How to Find Meaning in Ancient Sacred Texts

When trying to discover the meaning of ancient sacred texts, immediately a huge problem has to be confronted: the lack of shared experience between the reader and the figures or content in the text.

Shared experience is the basis for language and therefore of meaning. So when we say the word 'cat', everyone with the same language knows what it is that we are talking about.

For crucial elements in sacred texts however, a shared common experience is often lacking. So when Judas in the Gospel of Judas says 'Barbelo', for most people, there is a general absence of experience of what it is that he is talking about. It goes further than a simple difference of language with one word being different from another when describing the same thing, as it is not just another name for a concept that everyone is familiar with, such as 'the dawn of creation'. Even though no one remembers the dawn of creation, most can still discuss the concept. Instead, it is a language that describes something that has a shared experience that is out of the ordinary and is available only to a few people.
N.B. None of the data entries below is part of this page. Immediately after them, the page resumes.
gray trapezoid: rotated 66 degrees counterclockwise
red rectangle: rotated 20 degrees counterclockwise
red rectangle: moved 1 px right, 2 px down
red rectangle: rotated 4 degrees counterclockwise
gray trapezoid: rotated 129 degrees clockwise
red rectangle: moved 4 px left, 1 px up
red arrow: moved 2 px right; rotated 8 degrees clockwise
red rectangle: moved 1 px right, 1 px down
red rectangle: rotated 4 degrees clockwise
We are not dealing here with simple concepts, as figures such as Jesus and Judas spoke with knowledge that was gained by their own direct experience. There is often a shared experience between figures in these texts, but it is limited very often to their own experience and it does not extend to most of the rest of humanity. Moreover, some of the language is symbolic and allegorises other things. So how are we to understand it?

We could try to understand it through concepts, by working out theories as to what meanings we can give to certain things, but this is a shallow understanding compared to personal experience. If we have never tasted an apple before for example, and we wanted to find out how one tasted, would we consult scientific manuals to see how it should taste, or find a historian who could describe how others have described the taste of an apple in the past? Of course not - we would pick up an apple and bite it, thus tasting it for ourselves.

In the same way, through personal experience we gain knowledge of hidden, esoteric things. By learning to travel out of our body and by walking the esoteric path, we can discover new things, go to new places, meet sacred beings, receive spiritual teachings, get new experience and find another common language, spoken by those who inhabit the esoteric 'other' realms that we go to. In so doing, we will therefore be able to talk just as sacred figures did, with a new knowledge based upon esoteric experience, and therefore, a language accessible only to the few who share the common experience.